§ Images with lens parameters

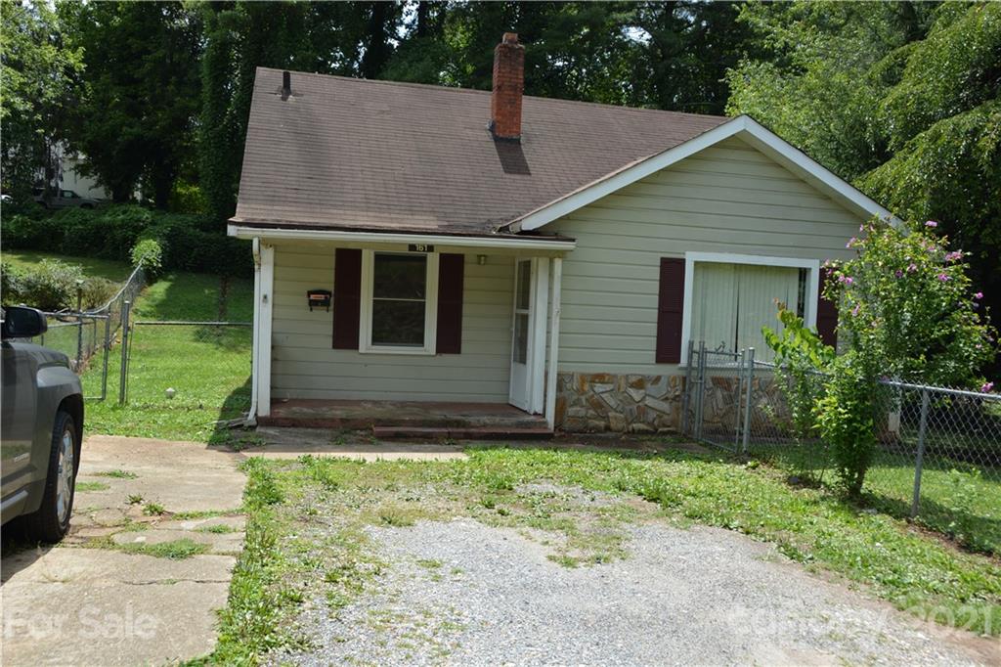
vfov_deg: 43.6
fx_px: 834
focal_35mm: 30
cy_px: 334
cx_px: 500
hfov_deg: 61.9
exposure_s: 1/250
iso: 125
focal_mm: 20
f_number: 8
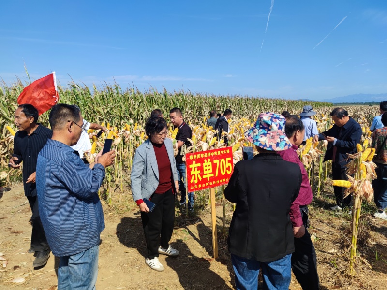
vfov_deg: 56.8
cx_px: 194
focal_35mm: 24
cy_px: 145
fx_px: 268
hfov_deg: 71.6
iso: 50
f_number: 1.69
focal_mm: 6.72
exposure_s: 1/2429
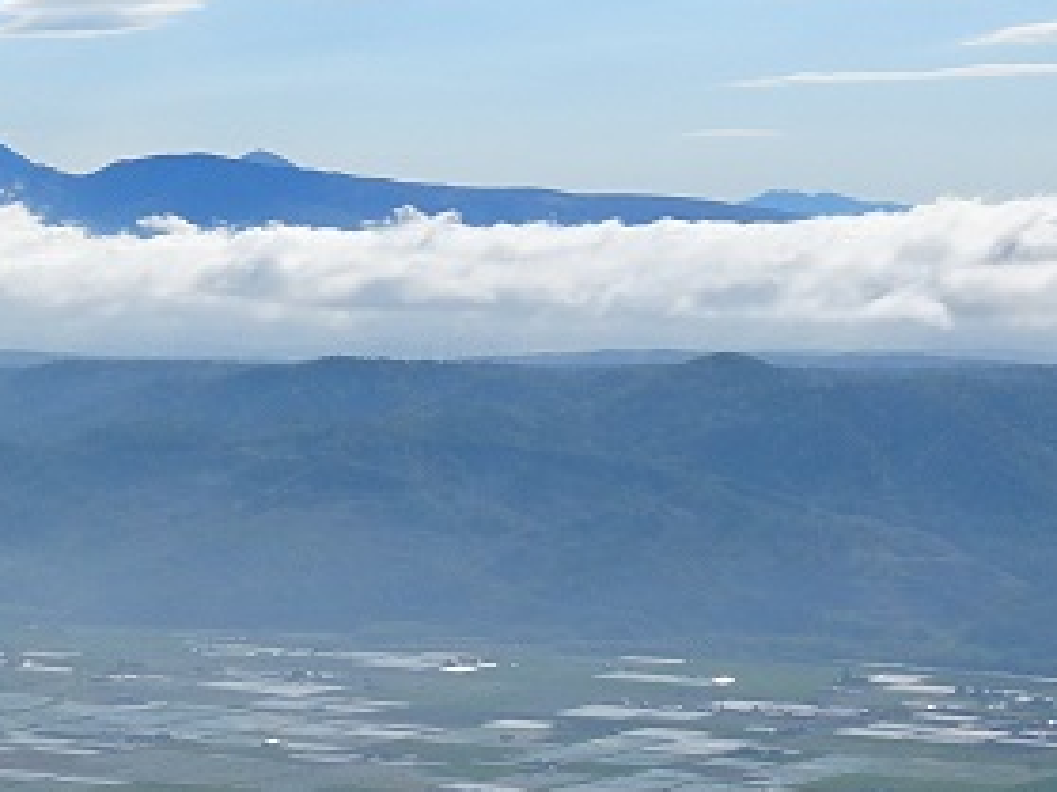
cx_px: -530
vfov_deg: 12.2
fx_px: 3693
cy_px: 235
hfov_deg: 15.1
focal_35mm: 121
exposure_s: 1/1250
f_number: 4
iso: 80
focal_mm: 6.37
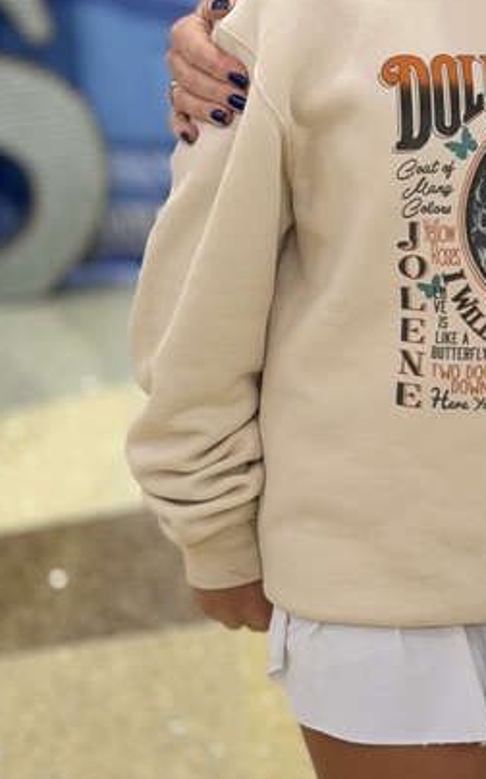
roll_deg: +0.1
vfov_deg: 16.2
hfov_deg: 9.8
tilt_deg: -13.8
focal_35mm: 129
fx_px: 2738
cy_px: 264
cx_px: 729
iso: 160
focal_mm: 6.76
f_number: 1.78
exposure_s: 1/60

§ EXERCISE BRIEF
Only an exact copy of the lines from the top of the entries through the line with "hfov_deg: 15.1", both included, should be given, with all pictures omitted.

§ THE COMPLETED TASK
vfov_deg: 43.6
fx_px: 834
focal_35mm: 30
cy_px: 334
cx_px: 500
hfov_deg: 61.9
exposure_s: 1/250
iso: 125
focal_mm: 20
f_number: 8
vfov_deg: 56.8
cx_px: 194
focal_35mm: 24
cy_px: 145
fx_px: 268
hfov_deg: 71.6
iso: 50
f_number: 1.69
focal_mm: 6.72
exposure_s: 1/2429
cx_px: -530
vfov_deg: 12.2
fx_px: 3693
cy_px: 235
hfov_deg: 15.1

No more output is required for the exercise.